31st Oct 2019 11:21
(Alliance News) - Small consumer loan provider International Personal Finance PLC said Thursday it delivered a "solid" third quarter, with full year 2019 profit anticipated in line with market expectations.
During the three months ended September, credit issued growth stood at 1%. This was driven by "strong" 6% growth from its European business, offset by a 12% decline within the Mexican unit. Its digital unit also delivered 3% credit issued growth.
In Mexico, IPF - which owns the Provident, Hapiloans and Creditea brands - has been focusing on improving credit quality rather than pursuing growth. The firm said there had been some "encouraging" signs in early lead performance indicators.

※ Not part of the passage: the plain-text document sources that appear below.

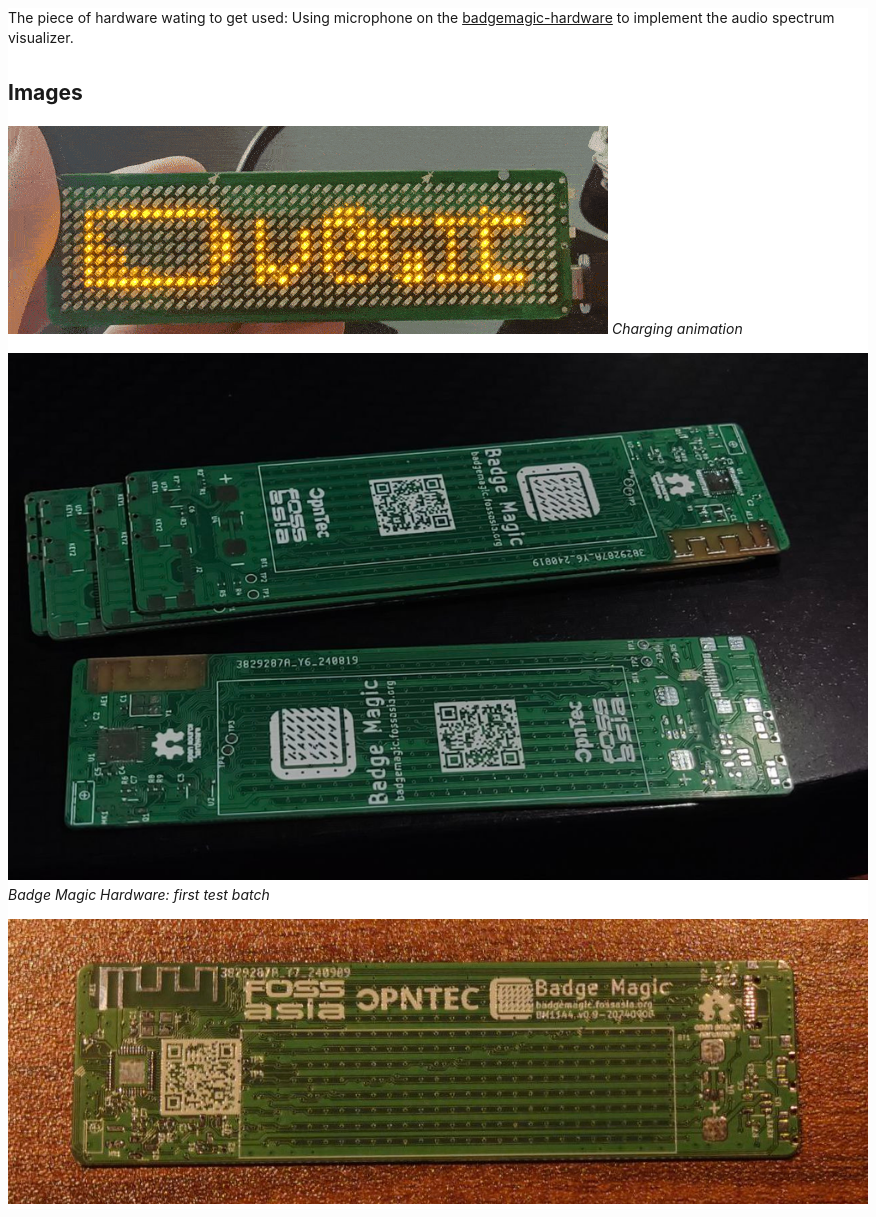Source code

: The piece of hardware wating to get used: Using microphone on the [badgemagic-hardware](https://github.com/fossasia/badgemagic-hardware) to implement the audio spectrum visualizer.

## Images

![FOSSASIA Badge Magic LED's charging animation](/assets/fossasia-badge-magic-open-firmware-google-summer-of-code-2024/charging-animation.gif)
_Charging animation_

![FOSSASIA Badge Magic Hardware: First PCB test batch](/assets/fossasia-badge-magic-open-firmware-google-summer-of-code-2024/badgemagic-hardware-pcb-first-batch.jpeg)
_Badge Magic Hardware: first test batch_

![FOSSASIA Badge Magic Hardware: Second PCB test batch](/assets/fossasia-badge-magic-open-firmware-google-summer-of-code-2024/badgemagic-hardware-pcb-2nd-batch.jpeg)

Group impairments during the third quarter was in the middle of its range, at 27.8%. This was primarily due to the 41.2% impairments level in Mexico, with European impairments at 14.2%.
"Our outlook for the group in 2019 remains unchanged since the half-year report, and we are on track to deliver full-year profit before tax in line with consensus expectations," Leeds-based IPF said in a statement.
"We expect European home credit to continue to deliver a strong operational performance," IPF added. "We continue to focus on delivering an improved operational performance in Mexico alongside greater execution consistency to deliver progressive improvements in profitability and create the platform to recommence growth. In IPF Digital we remain on track to deliver a maiden profit in 2019."
Shares in IPF were 0.7% lower at 127.77 pence in London on Thursday.